Jika pungutan negara hanya dilihat sebagai beban atau kewajiban sepihak, maka akan mudah melahirkan penolakan bahkan pembangkangan. Tapi jika kita mau menyelami filosofinya, kita akan menemukan bahwa di balik setiap pungutan negara, terdapat narasi tentang keadilan, tanggung jawab kolektif, dan pengelolaan hidup bersama yang lebih baik.
Setiap rupiah yang ditarik dari masyarakat sejatinya bukan sekadar angka, melainkan bagian dari kontrak sosial yang mengikat antara warga negara dan pemerintah. Karena itu, pemahaman yang mendalam terkait dasar pungutan yang dilakukan negara bisa membangun kesadaran warga untuk terlibat aktif dalam mengawasi dan mengarahkan penggunaan dana publik secara bijak.
Pajak
Pajak adalah bentuk pemungutan yang paling luas dan mendasar dalam sistem keuangan negara. Ia tidak terkait langsung dengan layanan spesifik yang diberikan negara kepada individu, tetapi menjadi cara untuk membiayai kebutuhan kolektif masyarakat secara menyeluruh.

* _Data Hasil Ekstraksi_:
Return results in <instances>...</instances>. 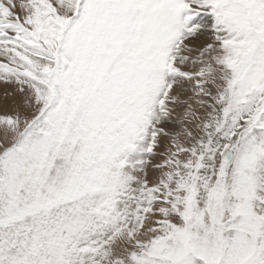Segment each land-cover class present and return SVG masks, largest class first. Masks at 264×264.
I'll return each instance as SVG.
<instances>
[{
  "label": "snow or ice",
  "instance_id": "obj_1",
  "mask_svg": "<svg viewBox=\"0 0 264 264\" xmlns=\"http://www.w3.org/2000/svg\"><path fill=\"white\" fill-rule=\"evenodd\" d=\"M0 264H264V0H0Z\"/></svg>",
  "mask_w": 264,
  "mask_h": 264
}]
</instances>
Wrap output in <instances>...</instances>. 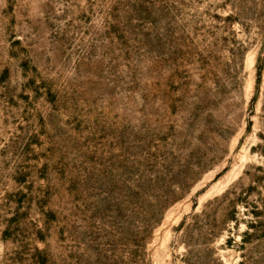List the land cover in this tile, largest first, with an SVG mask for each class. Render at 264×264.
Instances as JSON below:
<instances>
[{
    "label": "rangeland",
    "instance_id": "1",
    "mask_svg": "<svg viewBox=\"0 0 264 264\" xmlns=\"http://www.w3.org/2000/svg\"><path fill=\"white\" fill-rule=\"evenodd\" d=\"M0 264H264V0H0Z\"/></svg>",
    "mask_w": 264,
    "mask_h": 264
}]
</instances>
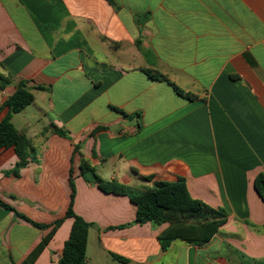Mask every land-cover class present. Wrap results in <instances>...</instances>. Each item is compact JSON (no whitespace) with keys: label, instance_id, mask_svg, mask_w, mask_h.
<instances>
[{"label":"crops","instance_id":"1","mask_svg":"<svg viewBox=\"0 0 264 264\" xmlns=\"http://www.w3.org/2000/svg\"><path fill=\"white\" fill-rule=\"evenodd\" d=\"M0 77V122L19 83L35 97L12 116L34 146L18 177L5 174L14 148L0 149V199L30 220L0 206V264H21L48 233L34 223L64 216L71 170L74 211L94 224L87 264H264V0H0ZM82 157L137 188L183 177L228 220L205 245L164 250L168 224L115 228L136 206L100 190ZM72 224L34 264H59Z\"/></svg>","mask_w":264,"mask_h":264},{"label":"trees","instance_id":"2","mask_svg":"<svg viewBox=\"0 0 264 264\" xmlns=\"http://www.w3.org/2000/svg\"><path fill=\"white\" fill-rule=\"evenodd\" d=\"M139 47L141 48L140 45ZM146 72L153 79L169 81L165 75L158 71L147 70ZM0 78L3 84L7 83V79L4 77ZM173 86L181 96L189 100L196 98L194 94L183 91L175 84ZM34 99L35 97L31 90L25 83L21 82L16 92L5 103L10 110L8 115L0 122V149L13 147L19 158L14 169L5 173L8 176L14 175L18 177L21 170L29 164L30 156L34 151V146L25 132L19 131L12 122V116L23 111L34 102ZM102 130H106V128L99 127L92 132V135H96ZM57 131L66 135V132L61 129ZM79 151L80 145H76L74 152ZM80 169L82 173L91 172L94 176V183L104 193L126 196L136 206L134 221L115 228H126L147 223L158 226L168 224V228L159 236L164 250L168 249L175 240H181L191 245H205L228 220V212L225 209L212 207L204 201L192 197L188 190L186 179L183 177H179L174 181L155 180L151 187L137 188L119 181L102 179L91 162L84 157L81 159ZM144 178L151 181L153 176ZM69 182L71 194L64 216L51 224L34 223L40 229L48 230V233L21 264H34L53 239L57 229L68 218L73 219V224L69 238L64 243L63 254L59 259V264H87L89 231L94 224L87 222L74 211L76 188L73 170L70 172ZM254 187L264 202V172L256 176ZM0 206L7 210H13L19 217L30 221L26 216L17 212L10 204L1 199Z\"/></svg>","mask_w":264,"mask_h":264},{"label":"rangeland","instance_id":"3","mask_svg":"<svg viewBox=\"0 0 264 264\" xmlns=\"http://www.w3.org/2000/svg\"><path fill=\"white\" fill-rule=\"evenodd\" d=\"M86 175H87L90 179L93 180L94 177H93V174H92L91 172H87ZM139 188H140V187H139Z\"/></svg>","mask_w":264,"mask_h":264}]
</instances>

--

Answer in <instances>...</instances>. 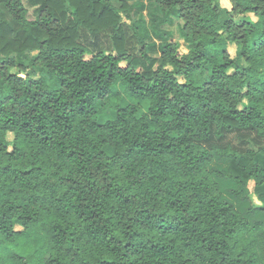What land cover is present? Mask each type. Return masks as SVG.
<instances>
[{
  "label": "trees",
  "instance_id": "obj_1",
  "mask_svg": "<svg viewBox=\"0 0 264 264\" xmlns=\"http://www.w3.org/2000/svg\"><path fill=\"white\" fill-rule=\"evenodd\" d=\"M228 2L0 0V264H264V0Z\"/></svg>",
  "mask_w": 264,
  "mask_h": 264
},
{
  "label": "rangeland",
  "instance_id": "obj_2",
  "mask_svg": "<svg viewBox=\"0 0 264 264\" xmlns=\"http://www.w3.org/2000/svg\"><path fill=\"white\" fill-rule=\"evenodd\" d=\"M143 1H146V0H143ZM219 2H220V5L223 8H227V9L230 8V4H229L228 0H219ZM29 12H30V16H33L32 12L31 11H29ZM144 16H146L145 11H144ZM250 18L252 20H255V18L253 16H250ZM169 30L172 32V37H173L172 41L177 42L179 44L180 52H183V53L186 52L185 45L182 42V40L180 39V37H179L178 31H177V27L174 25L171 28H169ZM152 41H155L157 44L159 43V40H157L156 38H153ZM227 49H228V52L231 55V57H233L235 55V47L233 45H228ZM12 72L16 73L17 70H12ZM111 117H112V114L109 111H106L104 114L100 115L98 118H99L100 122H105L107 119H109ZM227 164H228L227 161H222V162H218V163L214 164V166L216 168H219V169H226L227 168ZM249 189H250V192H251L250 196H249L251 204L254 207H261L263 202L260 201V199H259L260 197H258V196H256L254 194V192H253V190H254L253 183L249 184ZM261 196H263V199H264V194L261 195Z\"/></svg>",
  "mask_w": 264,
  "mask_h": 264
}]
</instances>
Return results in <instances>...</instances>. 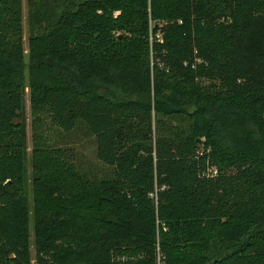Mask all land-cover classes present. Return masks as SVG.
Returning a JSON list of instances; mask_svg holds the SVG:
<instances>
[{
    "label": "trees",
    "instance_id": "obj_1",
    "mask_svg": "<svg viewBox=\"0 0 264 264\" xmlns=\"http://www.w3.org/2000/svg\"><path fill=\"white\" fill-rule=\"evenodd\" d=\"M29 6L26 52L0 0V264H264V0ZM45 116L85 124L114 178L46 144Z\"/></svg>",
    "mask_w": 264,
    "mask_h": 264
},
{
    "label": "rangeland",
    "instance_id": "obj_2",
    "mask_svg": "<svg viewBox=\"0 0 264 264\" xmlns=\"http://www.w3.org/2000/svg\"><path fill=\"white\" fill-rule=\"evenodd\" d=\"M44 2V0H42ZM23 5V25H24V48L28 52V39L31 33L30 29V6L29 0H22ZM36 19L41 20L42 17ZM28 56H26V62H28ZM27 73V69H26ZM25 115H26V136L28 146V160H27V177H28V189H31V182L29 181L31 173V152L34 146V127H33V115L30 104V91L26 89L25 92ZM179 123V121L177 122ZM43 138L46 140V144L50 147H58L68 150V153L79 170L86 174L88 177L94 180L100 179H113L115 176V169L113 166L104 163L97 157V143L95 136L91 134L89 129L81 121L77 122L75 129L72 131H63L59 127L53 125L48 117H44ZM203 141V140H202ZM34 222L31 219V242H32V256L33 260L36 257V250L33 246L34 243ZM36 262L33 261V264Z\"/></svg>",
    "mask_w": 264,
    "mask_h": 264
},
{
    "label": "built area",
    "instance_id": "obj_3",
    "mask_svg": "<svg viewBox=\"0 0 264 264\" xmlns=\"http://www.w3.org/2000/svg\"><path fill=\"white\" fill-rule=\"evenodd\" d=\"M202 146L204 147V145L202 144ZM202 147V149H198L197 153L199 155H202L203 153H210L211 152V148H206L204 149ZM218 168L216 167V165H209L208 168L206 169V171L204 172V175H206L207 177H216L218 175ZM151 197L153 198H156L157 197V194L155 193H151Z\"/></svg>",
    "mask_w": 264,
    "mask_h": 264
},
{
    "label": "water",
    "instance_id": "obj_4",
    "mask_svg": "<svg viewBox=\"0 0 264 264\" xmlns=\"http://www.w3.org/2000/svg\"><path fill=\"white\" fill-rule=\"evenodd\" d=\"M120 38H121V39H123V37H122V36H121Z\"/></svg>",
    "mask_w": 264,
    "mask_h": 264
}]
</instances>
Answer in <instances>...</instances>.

* _Tujuan Latihan_: Tuliskan kembali bagian teks tentang pungutan negara mulai dari "Jika pungutan negara" dan berakhir pada "publik secara bijak.", lalu ganti "kontrak sosial" dengan "perjanjian sosial".

* _Jawaban Latihan_:
Jika pungutan negara hanya dilihat sebagai beban atau kewajiban sepihak, maka akan mudah melahirkan penolakan bahkan pembangkangan. Tapi jika kita mau menyelami filosofinya, kita akan menemukan bahwa di balik setiap pungutan negara, terdapat narasi tentang keadilan, tanggung jawab kolektif, dan pengelolaan hidup bersama yang lebih baik.
Setiap rupiah yang ditarik dari masyarakat sejatinya bukan sekadar angka, melainkan bagian dari perjanjian sosial yang mengikat antara warga negara dan pemerintah. Karena itu, pemahaman yang mendalam terkait dasar pungutan yang dilakukan negara bisa membangun kesadaran warga untuk terlibat aktif dalam mengawasi dan mengarahkan penggunaan dana publik secara bijak.